Severe aplastic anemia

  • Remove potential causative drugs or agents.
  • Transfusions and antiinfective therapy if needed
  • If under 50 years old and medically fit:
    • Triple therapy: includes 2 immunosuppressants + 1 bone marrow stimulant
      • Horse anti-thymocyte globulin
      • Cyclosporine 
      • Eltrombopag (thrombopoietin receptor agonist)
    • Allogeneic hematopoietic cell transplantation (HCT)
  • If > 50 years old, or if not medically fit: only triple therapy

Differential Diagnosis

  • Reversible bone marrow suppression: predictable, dose-dependent effects of cytotoxic chemotherapy, accidental radiation therapy, severe sepsis, or acute viral infection. Diagnosis is made by history, microbiological testing, and serology testing. Blood counts are expected to improve over days to weeks.
  • Megaloblastic anemia: due to deficiencies of vitamin B12 (pernicious anemia) and/or folate (malnutrition). Peripheral blood smear shows hypersegmented neutrophils and macro-ovalocytes; bone marrow shows megaloblasts. Low serum levels of vitamin B12 (or methylmalonic acid) and/or folate can confirm the diagnosis. The patient is managed with vitamin supplementation.
  • Infiltrative disorders of the bone marrow: can be due to fibrosis (e.g., myelofibrosis), malignancies, or infectious agents (e.g., tuberculosis, fungi). Peripheral blood smear often shows abnormally shaped cells (poikilocytes), tear-drop cells, and leukoerythroblastic changes (i.e., both immature WBCs and immature/nucleated RBCs). Bone marrow is usually diagnostic of infectious cases, or abnormalities seen in malignancies.
  • Hypersplenism: Cytopenias due to sequestration associated with splenomegaly may be caused by liver cirrhosis, portal vein thrombosis, and bone marrow infiltrative disorders. The cytopenia is not as severe as seen in AA or other disorders. Bone marrow exam reveals normal or increased hematopoietic activity.
  • Myelodysplastic syndrome: usually shows a full marrow with peripheral cytopenia. Bone marrow shows cellular dysplastic changes and/or characteristic myelodysplastic syndrome cytogenetic or molecular abnormalities.
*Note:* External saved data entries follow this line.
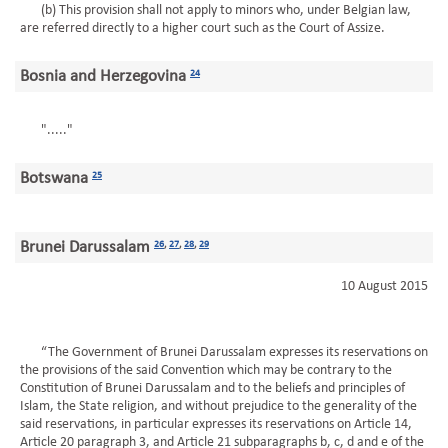
(b) This provision shall not apply to minors who, under Belgian law,
are referred directly to a higher court such as the Court of Assize.
Bosnia and Herzegovina
24
"....."
Botswana
25
Brunei Darussalam
26
,
27
,
28
,
29
10 August 2015
“The Government of Brunei Darussalam expresses its reservations on
the provisions of the said Convention which may be contrary to the
Constitution of Brunei Darussalam and to the beliefs and principles of
Islam, the State religion, and without prejudice to the generality of the
said reservations, in particular expresses its reservations on Article 14,
Article 20 paragraph 3, and Article 21 subparagraphs b, c, d and e of the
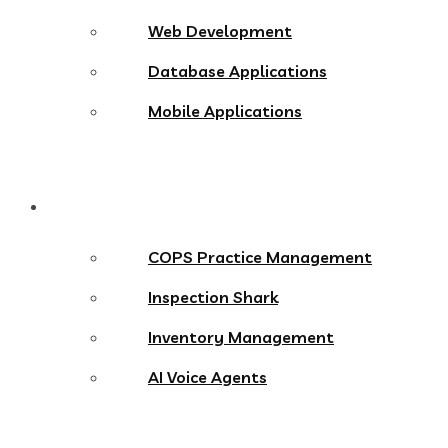
Web Development
Database Applications
Mobile Applications
Products
COPS Practice Management
Inspection Shark
Inventory Management
AI Voice Agents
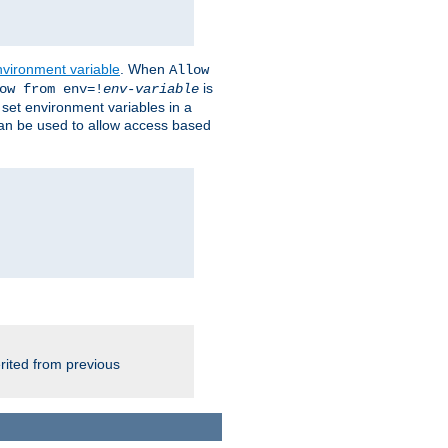
nvironment variable
. When
Allow
is
ow from env=!
env-variable
o set environment variables in a
 can be used to allow access based
rited from previous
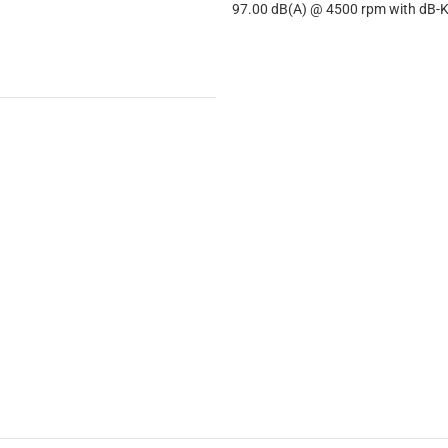
97.00 dB(A) @ 4500 rpm with dB-Ki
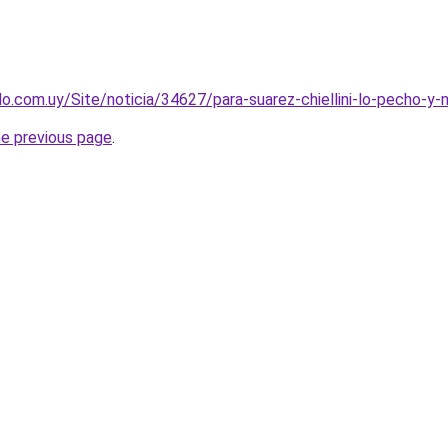
o.com.uy/Site/noticia/34627/para-suarez-chiellini-lo-pecho-y-n
he previous page
.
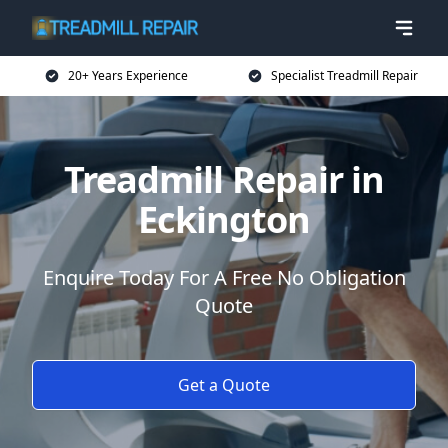
20+ Years Experience
Specialist Treadmill Repair
Treadmill Repair in
Eckington
Enquire Today For A Free No Obligation
Quote
Get a Quote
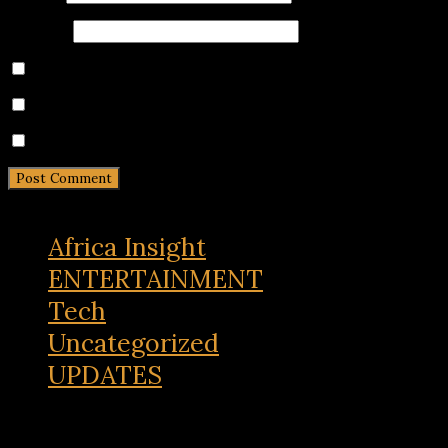
Website
Save my name, email, and website in this browser for 
Notify me of follow-up comments by email.
Notify me of new posts by email.
Africa Insight
ENTERTAINMENT
Tech
Uncategorized
UPDATES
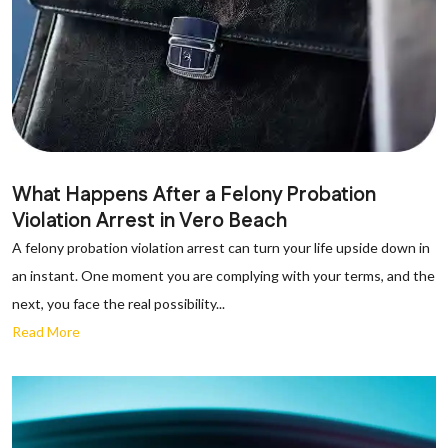
What Happens After a Felony Probation
Violation Arrest in Vero Beach
A felony probation violation arrest can turn your life upside down in
an instant. One moment you are complying with your terms, and the
next, you face the real possibility...
Read More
Myelodysplastic syndrome may respond to the same triple therapy used for AA.
  • Large granular lymphocyte leukemia: a leukemia characterized by cytopenias, splenomegaly, and infiltration of peripheral blood and bone marrow by large granular lymphocytes, which may coexist with AA. Diagnosis is possible with flow cytometry and molecular testing.

References

  1. Montané, E., Ibáñez, L., Vidal, X., Ballarín, E., Puig, R., García, N., Laporte, J. R., & Catalan Group for Study of Agranulocytosis and Aplastic Anemia (2008). Epidemiology of aplastic anemia: a prospective multicenter study. Haematologica, 93(4), 518–523. https://doi.org/10.3324/haematol.12020
  2. Olson, T.S. (2019). Aplastic anemia: Pathogenesis, clinical manifestations, and diagnosis. Uptodate. Retrieved November 23, 2020, from https://www.uptodate.com/contents/aplastic-anemia-pathogenesis-clinical-manifestations-and-diagnosis
  3. Young, N.S. (2018). Bone marrow failure syndromes including aplastic anemia and myelodysplasia. In Jameson, J.L., et al. (Ed.), Harrison’s Principles of Internal Medicine, 20th ed. Vol 1, pp. 723–728. 
  4. Red Blood Cell and Bleeding Disorders (2020). In Kumar, V., Abbas, A. K., Aster, J.C., (Eds.). Robbins & Cotran Pathologic Basis of Disease, 10th ed. pp. 659–660.